DATA SUPPLIED:
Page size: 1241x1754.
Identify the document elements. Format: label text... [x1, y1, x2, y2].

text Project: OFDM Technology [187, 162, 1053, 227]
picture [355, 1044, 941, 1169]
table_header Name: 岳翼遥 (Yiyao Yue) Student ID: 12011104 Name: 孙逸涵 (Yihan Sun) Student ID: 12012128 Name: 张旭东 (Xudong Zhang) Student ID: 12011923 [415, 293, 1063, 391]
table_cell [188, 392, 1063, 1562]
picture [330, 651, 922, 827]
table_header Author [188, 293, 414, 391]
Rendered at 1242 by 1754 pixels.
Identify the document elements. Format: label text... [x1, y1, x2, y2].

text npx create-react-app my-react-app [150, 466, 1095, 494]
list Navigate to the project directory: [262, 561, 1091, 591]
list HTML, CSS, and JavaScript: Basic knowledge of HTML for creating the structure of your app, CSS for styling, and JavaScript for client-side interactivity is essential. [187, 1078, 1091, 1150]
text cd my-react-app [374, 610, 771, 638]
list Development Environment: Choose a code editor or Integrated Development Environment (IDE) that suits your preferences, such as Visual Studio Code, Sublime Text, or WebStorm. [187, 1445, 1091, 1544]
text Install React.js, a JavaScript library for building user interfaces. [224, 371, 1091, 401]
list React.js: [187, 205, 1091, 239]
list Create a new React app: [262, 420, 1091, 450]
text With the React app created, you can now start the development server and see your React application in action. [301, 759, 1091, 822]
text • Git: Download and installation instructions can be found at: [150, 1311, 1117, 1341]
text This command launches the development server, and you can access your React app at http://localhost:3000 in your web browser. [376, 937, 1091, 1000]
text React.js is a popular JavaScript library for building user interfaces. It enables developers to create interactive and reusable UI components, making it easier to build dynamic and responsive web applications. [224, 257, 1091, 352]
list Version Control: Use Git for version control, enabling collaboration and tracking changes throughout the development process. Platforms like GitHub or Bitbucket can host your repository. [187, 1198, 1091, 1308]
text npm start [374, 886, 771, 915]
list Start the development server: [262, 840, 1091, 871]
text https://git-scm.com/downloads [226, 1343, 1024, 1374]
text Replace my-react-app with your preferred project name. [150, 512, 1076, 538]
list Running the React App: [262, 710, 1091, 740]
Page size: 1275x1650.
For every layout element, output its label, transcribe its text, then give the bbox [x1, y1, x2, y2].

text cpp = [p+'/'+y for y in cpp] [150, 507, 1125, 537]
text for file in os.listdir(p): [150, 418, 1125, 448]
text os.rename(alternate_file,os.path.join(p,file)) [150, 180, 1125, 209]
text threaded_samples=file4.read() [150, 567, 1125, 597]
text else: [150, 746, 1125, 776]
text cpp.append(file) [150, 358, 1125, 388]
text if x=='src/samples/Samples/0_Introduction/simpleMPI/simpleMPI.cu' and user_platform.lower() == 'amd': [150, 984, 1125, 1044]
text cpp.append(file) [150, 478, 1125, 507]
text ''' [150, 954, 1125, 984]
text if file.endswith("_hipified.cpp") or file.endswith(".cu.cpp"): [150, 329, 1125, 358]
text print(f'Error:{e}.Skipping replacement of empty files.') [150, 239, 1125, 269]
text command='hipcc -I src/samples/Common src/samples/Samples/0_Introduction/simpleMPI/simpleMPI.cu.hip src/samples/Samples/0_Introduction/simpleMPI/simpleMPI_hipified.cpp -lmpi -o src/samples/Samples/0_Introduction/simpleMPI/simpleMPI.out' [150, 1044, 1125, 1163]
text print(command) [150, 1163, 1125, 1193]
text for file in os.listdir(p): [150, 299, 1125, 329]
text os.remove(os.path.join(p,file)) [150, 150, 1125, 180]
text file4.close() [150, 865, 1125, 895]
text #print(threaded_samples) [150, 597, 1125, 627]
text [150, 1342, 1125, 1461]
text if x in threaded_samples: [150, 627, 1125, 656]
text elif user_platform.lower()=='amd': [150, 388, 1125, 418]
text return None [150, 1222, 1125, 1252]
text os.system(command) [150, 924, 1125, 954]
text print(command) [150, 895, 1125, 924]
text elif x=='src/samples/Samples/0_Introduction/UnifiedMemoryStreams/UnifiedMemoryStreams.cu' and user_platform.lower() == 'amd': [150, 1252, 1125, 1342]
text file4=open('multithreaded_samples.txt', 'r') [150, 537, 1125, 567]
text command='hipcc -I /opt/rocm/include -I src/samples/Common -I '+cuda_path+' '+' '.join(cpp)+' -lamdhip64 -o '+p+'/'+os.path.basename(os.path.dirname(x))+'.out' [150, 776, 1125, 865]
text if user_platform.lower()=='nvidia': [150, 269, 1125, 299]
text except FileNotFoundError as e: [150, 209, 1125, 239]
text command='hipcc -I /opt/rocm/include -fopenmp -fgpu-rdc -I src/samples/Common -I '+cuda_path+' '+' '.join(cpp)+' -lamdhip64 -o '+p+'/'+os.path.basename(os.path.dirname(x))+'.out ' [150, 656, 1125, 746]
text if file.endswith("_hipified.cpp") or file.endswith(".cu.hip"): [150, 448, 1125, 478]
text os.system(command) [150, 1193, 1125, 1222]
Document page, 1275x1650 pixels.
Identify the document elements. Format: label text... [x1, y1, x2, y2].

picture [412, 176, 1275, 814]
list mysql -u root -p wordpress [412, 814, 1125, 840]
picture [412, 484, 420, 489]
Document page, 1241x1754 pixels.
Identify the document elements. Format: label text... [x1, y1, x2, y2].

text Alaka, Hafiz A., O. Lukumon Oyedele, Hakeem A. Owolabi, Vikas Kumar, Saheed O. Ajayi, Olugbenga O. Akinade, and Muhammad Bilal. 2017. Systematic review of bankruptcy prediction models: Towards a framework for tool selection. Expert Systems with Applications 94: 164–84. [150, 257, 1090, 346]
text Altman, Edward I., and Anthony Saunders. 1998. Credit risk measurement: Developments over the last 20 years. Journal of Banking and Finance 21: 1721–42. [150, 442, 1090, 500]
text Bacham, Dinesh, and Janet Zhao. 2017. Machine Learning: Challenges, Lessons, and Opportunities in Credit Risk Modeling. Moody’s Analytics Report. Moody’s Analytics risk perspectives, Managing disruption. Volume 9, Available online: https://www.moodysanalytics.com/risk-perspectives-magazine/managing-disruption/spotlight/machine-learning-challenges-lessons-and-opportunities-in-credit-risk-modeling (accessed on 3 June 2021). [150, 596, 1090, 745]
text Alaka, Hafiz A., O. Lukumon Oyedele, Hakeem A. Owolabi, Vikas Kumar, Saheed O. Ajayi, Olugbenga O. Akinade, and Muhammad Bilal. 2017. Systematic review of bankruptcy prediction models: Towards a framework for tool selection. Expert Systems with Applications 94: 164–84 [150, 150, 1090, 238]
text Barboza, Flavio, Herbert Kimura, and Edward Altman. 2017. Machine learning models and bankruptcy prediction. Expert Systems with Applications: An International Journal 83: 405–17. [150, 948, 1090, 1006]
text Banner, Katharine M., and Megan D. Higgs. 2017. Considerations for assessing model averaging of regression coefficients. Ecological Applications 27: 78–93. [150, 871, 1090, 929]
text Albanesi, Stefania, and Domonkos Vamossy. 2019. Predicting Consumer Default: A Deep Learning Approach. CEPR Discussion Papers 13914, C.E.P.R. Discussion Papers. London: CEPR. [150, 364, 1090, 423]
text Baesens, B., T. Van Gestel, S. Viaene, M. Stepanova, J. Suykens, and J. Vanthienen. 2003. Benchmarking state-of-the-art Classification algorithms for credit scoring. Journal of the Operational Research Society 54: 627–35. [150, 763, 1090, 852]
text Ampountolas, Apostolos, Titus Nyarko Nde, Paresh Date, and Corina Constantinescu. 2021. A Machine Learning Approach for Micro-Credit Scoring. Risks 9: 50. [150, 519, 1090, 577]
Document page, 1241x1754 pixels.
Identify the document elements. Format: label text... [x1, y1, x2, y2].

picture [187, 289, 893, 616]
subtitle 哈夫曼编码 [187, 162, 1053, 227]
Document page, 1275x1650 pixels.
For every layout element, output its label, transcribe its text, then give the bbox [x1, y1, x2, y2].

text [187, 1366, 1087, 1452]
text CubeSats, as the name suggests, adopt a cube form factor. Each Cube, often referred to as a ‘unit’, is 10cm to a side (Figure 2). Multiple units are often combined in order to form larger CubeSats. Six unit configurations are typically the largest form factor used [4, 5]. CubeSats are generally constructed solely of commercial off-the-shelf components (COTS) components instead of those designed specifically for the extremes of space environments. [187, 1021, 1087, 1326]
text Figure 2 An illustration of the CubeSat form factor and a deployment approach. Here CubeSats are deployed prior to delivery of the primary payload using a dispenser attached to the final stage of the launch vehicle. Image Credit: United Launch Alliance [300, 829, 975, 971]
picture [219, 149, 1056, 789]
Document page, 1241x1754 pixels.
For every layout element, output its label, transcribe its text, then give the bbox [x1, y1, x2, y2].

BRIEF: Which of the lines in the material above contain "Ajayi"? Copy each one out.

SOLUTION FOR THIS EXERCISE:
text Alaka, Hafiz A., O. Lukumon Oyedele, Hakeem A. Owolabi, Vikas Kumar, Saheed O. Ajayi, Olugbenga O. Akinade, and Muhammad Bilal. 2017. Systematic review of bankruptcy prediction models: Towards a framework for tool selection. Expert Systems with Applications 94: 164–84. [150, 257, 1090, 346]
text Alaka, Hafiz A., O. Lukumon Oyedele, Hakeem A. Owolabi, Vikas Kumar, Saheed O. Ajayi, Olugbenga O. Akinade, and Muhammad Bilal. 2017. Systematic review of bankruptcy prediction models: Towards a framework for tool selection. Expert Systems with Applications 94: 164–84 [150, 150, 1090, 238]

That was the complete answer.